[Opening THE DATA section]
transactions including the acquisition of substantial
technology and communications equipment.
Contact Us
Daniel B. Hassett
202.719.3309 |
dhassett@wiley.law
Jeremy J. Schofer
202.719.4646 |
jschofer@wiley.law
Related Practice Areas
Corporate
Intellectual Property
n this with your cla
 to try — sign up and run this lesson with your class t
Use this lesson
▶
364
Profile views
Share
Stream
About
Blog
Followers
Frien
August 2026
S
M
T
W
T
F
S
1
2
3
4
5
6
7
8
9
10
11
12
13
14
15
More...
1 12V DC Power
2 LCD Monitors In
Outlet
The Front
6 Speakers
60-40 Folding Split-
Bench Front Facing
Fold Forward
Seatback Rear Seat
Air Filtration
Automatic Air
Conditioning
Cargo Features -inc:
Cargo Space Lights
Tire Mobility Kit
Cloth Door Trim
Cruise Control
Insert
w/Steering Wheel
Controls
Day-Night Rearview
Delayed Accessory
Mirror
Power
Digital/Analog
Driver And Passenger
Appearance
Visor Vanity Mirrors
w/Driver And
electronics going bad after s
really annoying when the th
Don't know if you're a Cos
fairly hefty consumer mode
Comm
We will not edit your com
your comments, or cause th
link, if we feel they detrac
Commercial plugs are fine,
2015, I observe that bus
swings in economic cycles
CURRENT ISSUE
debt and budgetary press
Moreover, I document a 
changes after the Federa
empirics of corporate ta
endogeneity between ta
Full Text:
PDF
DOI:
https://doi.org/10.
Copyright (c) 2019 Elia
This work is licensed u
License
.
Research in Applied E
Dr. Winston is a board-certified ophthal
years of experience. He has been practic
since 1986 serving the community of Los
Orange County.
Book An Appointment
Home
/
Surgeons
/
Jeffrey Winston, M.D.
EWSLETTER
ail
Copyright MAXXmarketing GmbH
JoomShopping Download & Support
[Closing THE DATA section]
_PROBLEM DESCRIPTION_
From the data above, reproduce word for word the lines running from the line with "1 12V DC Power" to the line with "Digital/Analog", ends included.

_ANSWER TO THIS EXERCISE_
1 12V DC Power
2 LCD Monitors In
Outlet
The Front
6 Speakers
60-40 Folding Split-
Bench Front Facing
Fold Forward
Seatback Rear Seat
Air Filtration
Automatic Air
Conditioning
Cargo Features -inc:
Cargo Space Lights
Tire Mobility Kit
Cloth Door Trim
Cruise Control
Insert
w/Steering Wheel
Controls
Day-Night Rearview
Delayed Accessory
Mirror
Power
Digital/Analog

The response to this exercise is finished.